Zwei Nachrichten treiben den Kurs
Der Sprung hat zwei Ursachen. Zum einen greifen ab dem 1. Juli 2026 schärfere EU-Importregeln für Stahl. Die Europäische Union reduziert die zollfreie Kontingentsmenge deutlich. Für Einfuhren außerhalb der Quoten wird künftig ein Zollsatz von 50 Prozent fällig – die bisherige Regelung mit 25 Prozent auf Übermengen läuft aus.
Investoren rechnen deshalb mit steigenden Stahlpreisen in Europa. Laut der „Neuen Zürcher Zeitung“ hat die Ankündigung schon im Vorfeld für Käufe gesorgt. Analysten des Brokers Baader sprechen von einem regelrechten Ansturm auf Stahltitel, auch bei Wettbewerbern wie ArcelorMittal.
Zum anderen kommt Rückenwind aus den USA. Der Arbeitsmarktbericht für Juni fiel schwächer aus als erwartet. Weniger neue Stellen entstanden, der Lohndruck bleibt zwar bestehen. Schwächere Beschäftigungsdaten senken aber die Sorge vor weiteren Zinsschritten der US-Notenbank. Das kommt zyklischen, kapitalintensiven Branchen wie der Stahlindustrie zugute.
Morgan Stanley bremst die Euphorie
Trotz des positiven Newsflows bleibt zumindest eine Großbank vorsichtig. Morgan Stanley hat die Aktie von „Overweight“ auf „Equal-Weight“ zurückgestuft. Das Kursziel sinkt von 49 auf 48 Euro. Die Begründung: Die vorangegangene Neubewertung habe das Chance-Risiko-Profil bereits ausgeglichener gemacht.
Die Bilanzqualität stellen die Analysten nicht infrage.
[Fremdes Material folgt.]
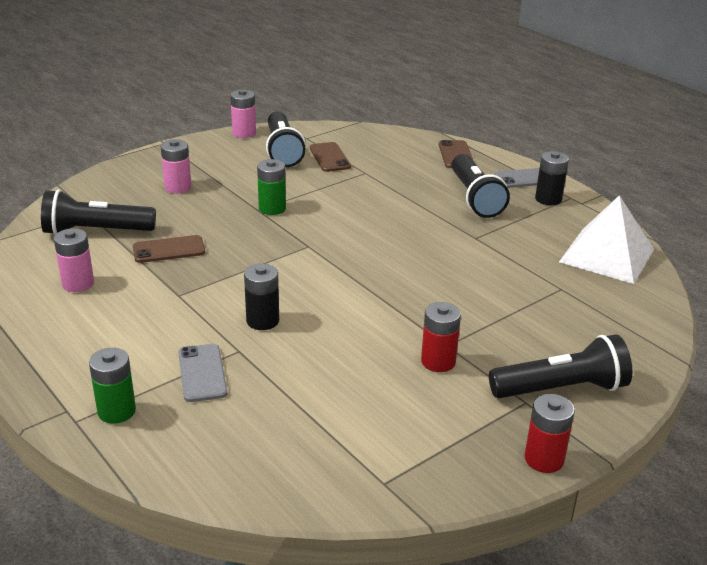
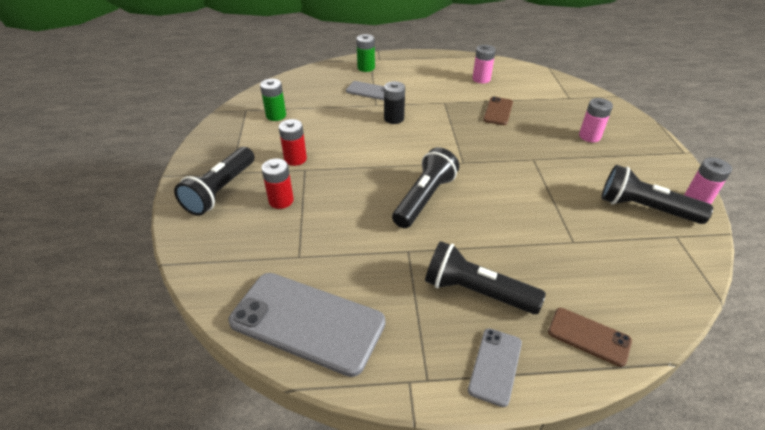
camera: 125 degrees right, 10 degrees up
black flashlight [41,189,156,235] -> black flashlight moved to [392,147,459,228]
green battery [257,159,286,215] -> green battery moved to [260,79,286,121]
brown phone [310,142,351,172] -> none
red battery [525,394,575,473] -> red battery moved to [261,158,294,209]
black battery [535,151,569,205] -> none
white pyramid [559,195,654,284] -> grey phone [228,273,386,377]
Voestalpine erzielte in jedem der vergangenen zehn Jahre einen positiven freien Cashflow. Morgan Stanley rechnet mit einer freien Cashflow-Rendite von rund 4 Prozent. Die Nettoverschuldung soll im Geschäftsjahr 2027 auf 1,29 Milliarden Euro sinken, nach 1,46 Milliarden im Jahr davor.
Der Knackpunkt liegt in der Bewertung. Die Aktie handelt aktuell zum 6,7-fachen des EV/EBITDA für 2027 – nahe dem langjährigen Durchschnitt von 6,8. Beim Kurs-Buchwert-Verhältnis steht Voestalpine bei etwa dem 1-Fachen, während die erwartete Eigenkapitalrendite für 2027 bei rund 8 Prozent liegt. Für weitere Kurssprünge ohne stärkere operative Erträge sieht die Bank damit wenig Spielraum.
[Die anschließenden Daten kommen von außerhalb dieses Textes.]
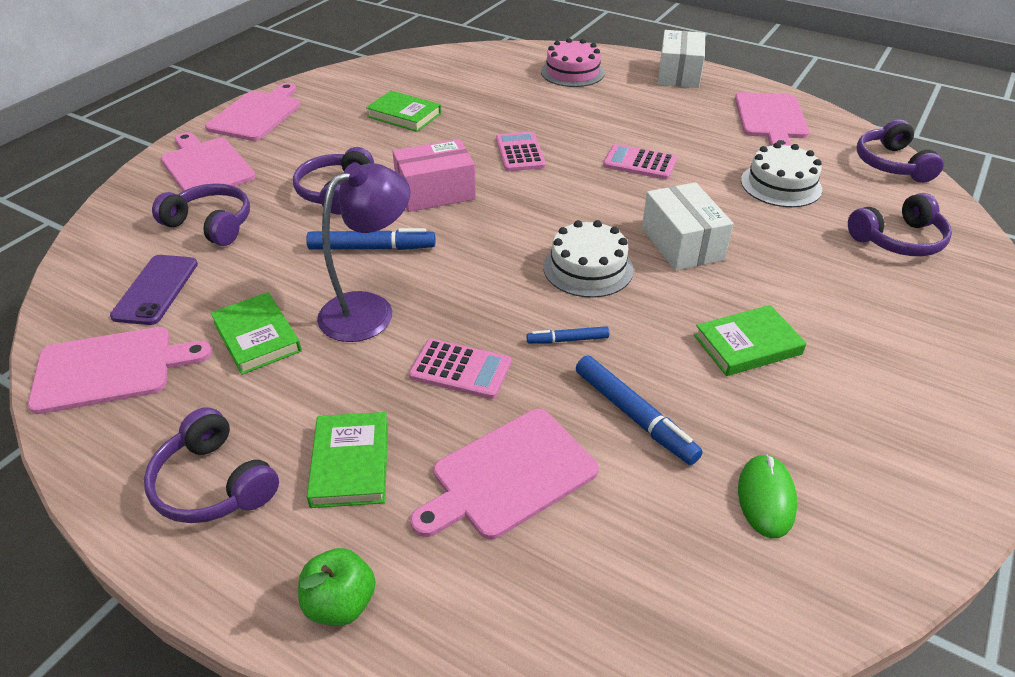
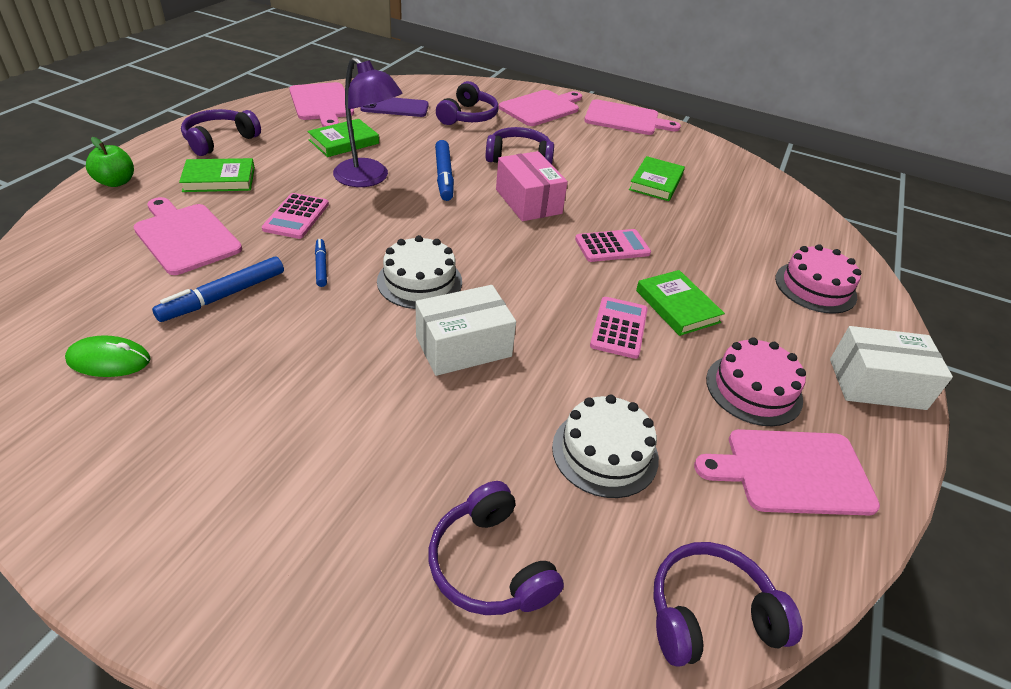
camera: 80 degrees right, 0 degrees up
green book [694,305,806,376] -> green book moved to [636,270,725,336]
none -> pink cake [706,337,806,426]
Am strukturellen Rückenwind aus der EU-Handelspolitik zweifelt Morgan Stanley trotzdem nicht. Voestalpine bleibe positioniert, um vom europäischen Stahlrahmenwerk zu profitieren – inklusive CO2-Grenzausgleich und den neuen Importquoten. Allerdings dürfte sich dieser Vorteil wegen des längerfristigen Vertragsbuchs und der Spezialstahl-Ausrichtung langsamer in den Zahlen zeigen als bei anderen Herstellern.
Charttechnik bleibt zweigeteilt
Nach dem Freitagssprung notiert die Aktie knapp unter ihrem 50-Tage-Durchschnitt von 44,87 Euro. Zum 200-Tage-Schnitt bei 40,01 Euro beträgt der Abstand rund 9,8 Prozent – ein Zeichen für einen intakten mittelfristigen Aufwärtstrend. Seit Jahresbeginn steht ein Plus von 13,66 Prozent, auf Zwölfmonatssicht hat sich der Kurs nahezu verdoppelt.
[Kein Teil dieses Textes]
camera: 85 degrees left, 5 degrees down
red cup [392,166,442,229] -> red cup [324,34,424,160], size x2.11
Vom 52-Wochen-Hoch bei 49,22 Euro aus dem Februar trennen die Aktie aber noch gut zehn Prozent. Die annualisierte Volatilität von rund 39 Prozent zeigt: Größere Ausschläge bleiben wahrscheinlich, solange Zollpolitik, US-Konjunkturdaten und Analystenmeinungen weiter gegeneinander laufen.